The Vatican also condemned the attack, calling it "fanatical violence against Christian minorities."
The United States meanwhile labelled the incident "cowardly" and "appalling", while Pakistan's Nobel Peace Prize winner Malala Yousafzai tweeted: "Pakistan and the world must unite. Every life is precious and must be respected and protected."
US presidential contender Donald Trump tweeted "Another radical Islamist attack, this time in Pakistan ... I alone can solve."
A military spokesman described the blast as a "suicide attack", adding that intelligence agencies were chasing all leads.
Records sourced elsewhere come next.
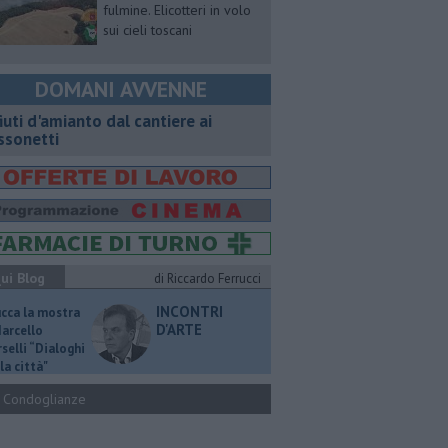
fulmine. Elicotteri in volo
sui cieli toscani
DOMANI AVVENNE
fiuti d'amianto dal cantiere ai
ssonetti
ui Blog
di Riccardo Ferrucci
INCONTRI
ucca la mostra
D'ARTE
Marcello
selli “Dialoghi
la città"
Condoglianze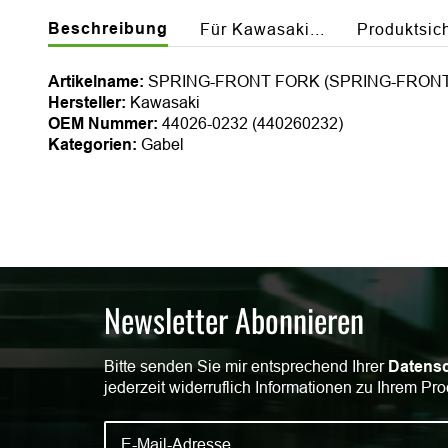
Beschreibung
Für Kawasaki...
Produktsic
Artikelname:
SPRING-FRONT FORK (SPRING-FRONT
Hersteller:
Kawasaki
OEM Nummer:
44026-0232 (440260232)
Kategorien:
Gabel
Newsletter Abonnieren
Bitte senden Sie mir entsprechend Ihrer
Datensc
jederzeit widerruflich Informationen zu Ihrem Pro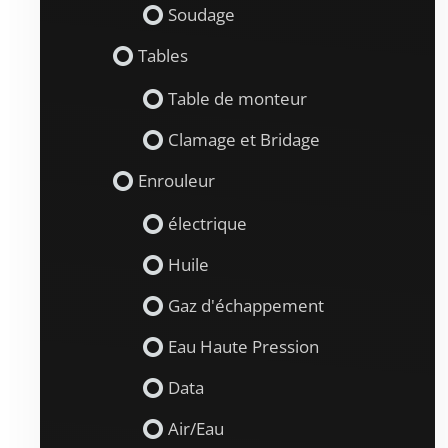
Soudage
Tables
Table de monteur
Clamage et Bridage
Enrouleur
électrique
Huile
Gaz d'échappement
Eau Haute Pression
Data
Air/Eau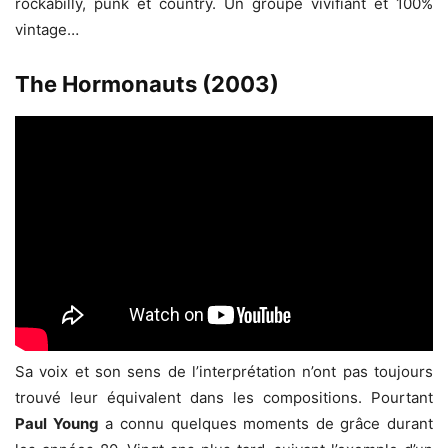
rockabilly, punk et country. Un groupe vivifiant et 100%
vintage…
The Hormonauts (2003)
Sa voix et son sens de l’interprétation n’ont pas toujours
trouvé leur équivalent dans les compositions. Pourtant
Paul Young
a connu quelques moments de grâce durant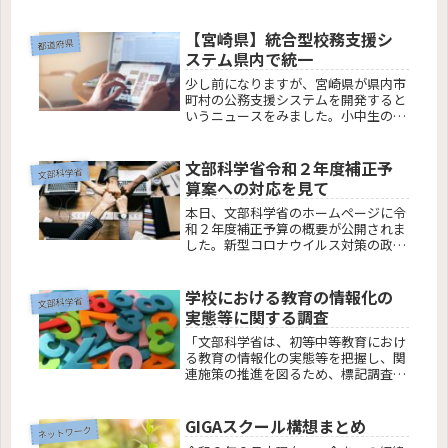
くこと」「話すこと」「読むこと」
「書くこと」の４技能を調査した。こ
のうち「話すこと」については、筆記
【宮崎県】統合型校務支援シ
都道府県
方式では調査できないため、初めて学
ステム県内で統一
校 PC を利用した音声録音方式を導入
した。
少し前になりますが、宮崎県が県内市
町村の公務支援システムを開発すると
いうニュースをみました。小中生の情
報一元化 県教委、校務支援システム
導入へそもそも校務支援システムとは
教務系（成績処理、出欠管理、時数管
文部科学省令和２年度補正予
文部科学省
理等）、保健系（健康診断票、保健
算案への対応を見て
室...
本日、文部科学省のホームページに令
和２年度補正予算の概要が公開されま
した。新型コロナウイルス対策の政策
が展開されています。今回は、この政
策パッケージを見ていこうと思いま
す。
学校における教育の情報化の
文部科学省
実態等に関する調査
「文部科学省は、初等中等教育におけ
る教育の情報化の実態等を把握し、関
連施策の推進を図るため、標記調査を
実施しています（調査基準日：毎年３
月１日）。」とのこと。
GIGAスクール構想まとめ
ネットワーク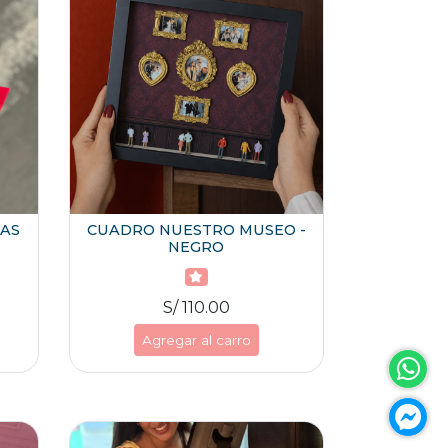
SAS
CUADRO NUESTRO MUSEO -
NEGRO
S/ 110.00
Agregar al carro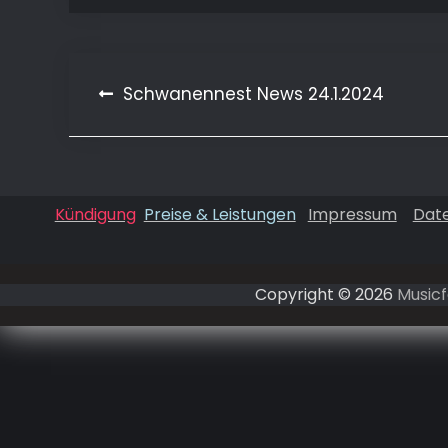
Schwanennest News 24.1.2024
Beitragsnavigation
Kündigung
Preise & Leistungen
Impressum
Dat
Copyright © 2026
Musicf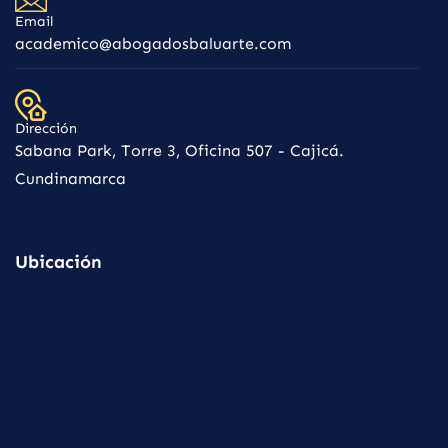
Email
academico@abogadosbaluarte.com
Dirección
Sabana Park, Torre 3, Oficina 507 - Cajicá.
Cundinamarca
Ubicación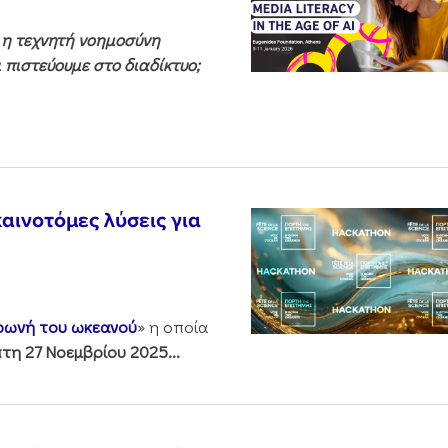
ς η τεχνητή νοημοσύνη
 πιστεύουμε στο διαδίκτυο;
αινοτόμες λύσεις για
 φωνή του ωκεανού
» η οποία
τη 27 Νοεμβρίου 2025...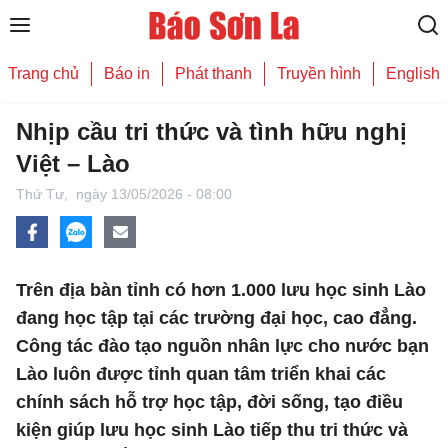
Trang chủ
Báo in
Phát thanh
Truyền hình
English
Nhịp cầu tri thức và tình hữu nghị
Việt – Lào
Thứ Tư,
ngày 13/05/2026 - 08:00
Trên địa bàn tỉnh có hơn 1.000 lưu học sinh Lào
đang học tập tại các trường đại học, cao đẳng.
Công tác đào tạo nguồn nhân lực cho nước bạn
Lào luôn được tỉnh quan tâm triển khai các
chính sách hỗ trợ học tập, đời sống, tạo điều
kiện giúp lưu học sinh Lào tiếp thu tri thức và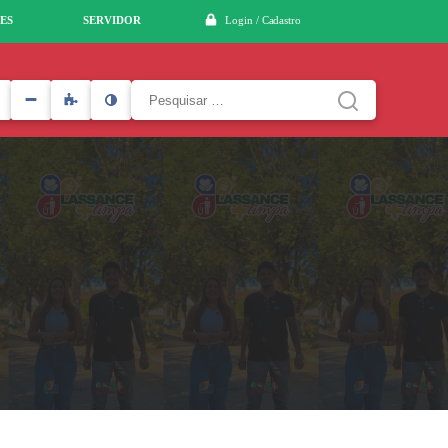
ES
SERVIDOR
Login / Cadastro
Pesquisar
por:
Lahore officials said the army had been called to the scene of the attack.
On social media Pakistanis were retweeting the call for blood donations, while Facebook activated its "Safety Check" for Lahore.
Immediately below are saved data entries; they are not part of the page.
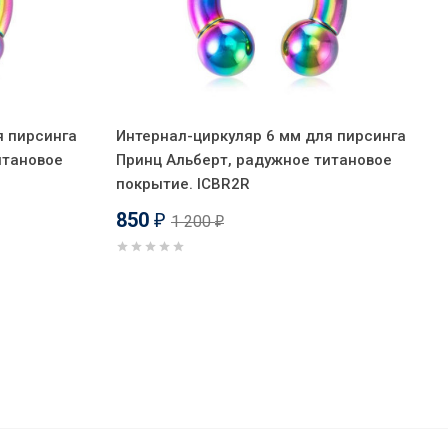
я пирсинга
Интернал-циркуляр 6 мм для пирсинга
итановое
Принц Альберт, радужное титановое
покрытие. ICBR2R
850
1 200
₽
₽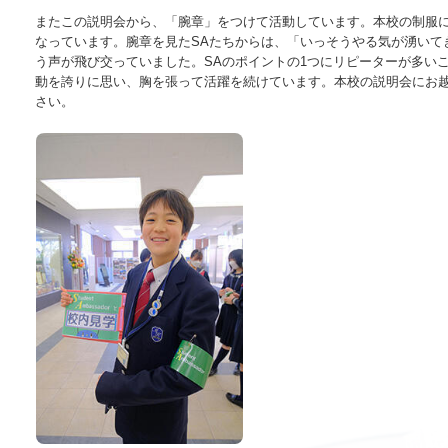
またこの説明会から、「腕章」をつけて活動しています。本校の制服に
なっています。腕章を見たSAたちからは、「いっそうやる気が湧いて
う声が飛び交っていました。SAのポイントの1つにリピーターが多い
動を誇りに思い、胸を張って活躍を続けています。本校の説明会にお越
さい。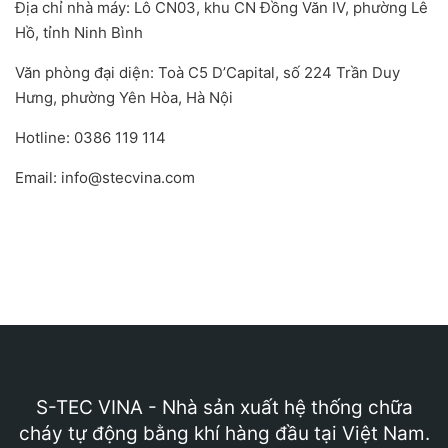
Địa chỉ nhà máy: Lô CN03, khu CN Đồng Văn IV, phường Lê
Hồ, tỉnh Ninh Bình
Văn phòng đại diện: Toà C5 D’Capital, số 224 Trần Duy
Hưng, phường Yên Hòa, Hà Nội
Hotline: 0386 119 114
Email: info@stecvina.com
S-TEC VINA - Nhà sản xuất hệ thống chữa
cháy tự động bằng khí hàng đầu tại Việt Nam.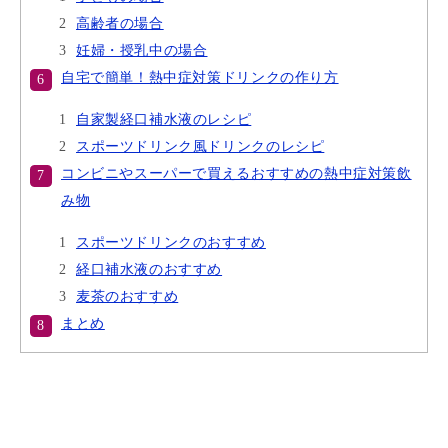
高齢者の場合
妊婦・授乳中の場合
自宅で簡単！熱中症対策ドリンクの作り方
自家製経口補水液のレシピ
スポーツドリンク風ドリンクのレシピ
コンビニやスーパーで買えるおすすめの熱中症対策飲
み物
スポーツドリンクのおすすめ
経口補水液のおすすめ
麦茶のおすすめ
まとめ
The government of Punjab province declared three days mourning.
Christians are a minority in the Muslim giant of around 200 million people, making up an estimated 1.6 percent of the population, and have long faced discrimination.
Attacks targeting children carry a special resonance in Pakistan, still scarred by its deadliest ever militant assault in which Taliban gunmen killed more than 150 people at a school in Peshawar in 2014, the majority of them students.
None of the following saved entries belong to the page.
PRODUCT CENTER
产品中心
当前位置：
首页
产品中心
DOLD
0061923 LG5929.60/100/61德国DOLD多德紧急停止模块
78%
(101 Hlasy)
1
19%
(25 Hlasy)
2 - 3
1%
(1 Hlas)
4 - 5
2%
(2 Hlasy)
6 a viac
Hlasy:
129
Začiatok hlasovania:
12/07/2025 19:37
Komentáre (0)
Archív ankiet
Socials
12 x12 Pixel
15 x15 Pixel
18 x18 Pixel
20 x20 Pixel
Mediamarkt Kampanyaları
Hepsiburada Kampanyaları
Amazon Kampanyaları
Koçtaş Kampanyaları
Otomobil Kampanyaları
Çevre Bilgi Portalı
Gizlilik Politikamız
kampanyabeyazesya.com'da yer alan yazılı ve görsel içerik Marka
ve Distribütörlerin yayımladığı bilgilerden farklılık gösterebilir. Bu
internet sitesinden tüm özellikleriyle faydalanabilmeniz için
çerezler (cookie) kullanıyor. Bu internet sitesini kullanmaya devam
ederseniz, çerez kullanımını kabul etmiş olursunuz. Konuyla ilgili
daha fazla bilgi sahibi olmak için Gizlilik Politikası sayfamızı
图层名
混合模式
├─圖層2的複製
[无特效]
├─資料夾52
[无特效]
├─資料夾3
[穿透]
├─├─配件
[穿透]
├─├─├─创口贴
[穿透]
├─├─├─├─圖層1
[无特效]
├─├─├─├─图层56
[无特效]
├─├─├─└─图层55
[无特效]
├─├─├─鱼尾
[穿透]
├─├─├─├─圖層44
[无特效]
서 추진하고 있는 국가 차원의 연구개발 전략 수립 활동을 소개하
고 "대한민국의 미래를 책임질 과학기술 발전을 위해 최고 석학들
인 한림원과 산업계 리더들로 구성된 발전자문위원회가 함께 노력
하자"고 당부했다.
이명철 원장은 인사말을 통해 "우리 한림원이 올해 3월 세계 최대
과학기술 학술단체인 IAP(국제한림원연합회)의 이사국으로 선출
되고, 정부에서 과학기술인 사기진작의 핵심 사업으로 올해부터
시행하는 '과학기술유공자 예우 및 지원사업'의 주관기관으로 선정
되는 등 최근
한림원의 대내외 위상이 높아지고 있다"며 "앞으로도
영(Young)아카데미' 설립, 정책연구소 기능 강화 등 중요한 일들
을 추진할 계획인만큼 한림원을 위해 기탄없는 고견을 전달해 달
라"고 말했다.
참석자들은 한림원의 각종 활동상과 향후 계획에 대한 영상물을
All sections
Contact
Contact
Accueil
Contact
A military operation targeting insurgents was intensified after that attack, and in 2015 the number of people killed in militant assaults dropped to its lowest since the Pakistani Taliban were formed in 2007.
Lahore, capital of Punjab province, has been relatively peaceful in recent years. But the insurgents have demonstrated a chilling ability to continue attacks on soft targets.
In January 2016 the Pakistani Taliban launched an assault on a university in Charsadda, near Peshawar, that left 21 dead and spurred a call to arm teachers as parents spoke of fears for their children.
CHAOS IN CAPITAL
Sunday's blast came as the army was also deployed on the streets of the capital Islamabad after thousands of protesters clashed with police in chaotic scenes, throwing stones and setting part of a Metro station on fire.
The demonstrators were supporters of Islamist assassin Mumtaz Qadri, who was hanged on Feb 29 for killing a Punjab governor over his call for blasphemy reform.
Analysts called the execution a "key moment" in Pakistan's long battle against religious extremism. But it has also exposed deep religious divisions in the conservative Muslim country.
The protesters issued a list of demands calling for Qadri to be named a hero and the country's controversial blasphemy laws, which carry the death penalty, to be upheld.
A military spokesman said late Sunday that the army had been deployed to secure the Red Zone around Parliament as the protesters appeared to settle in for the night.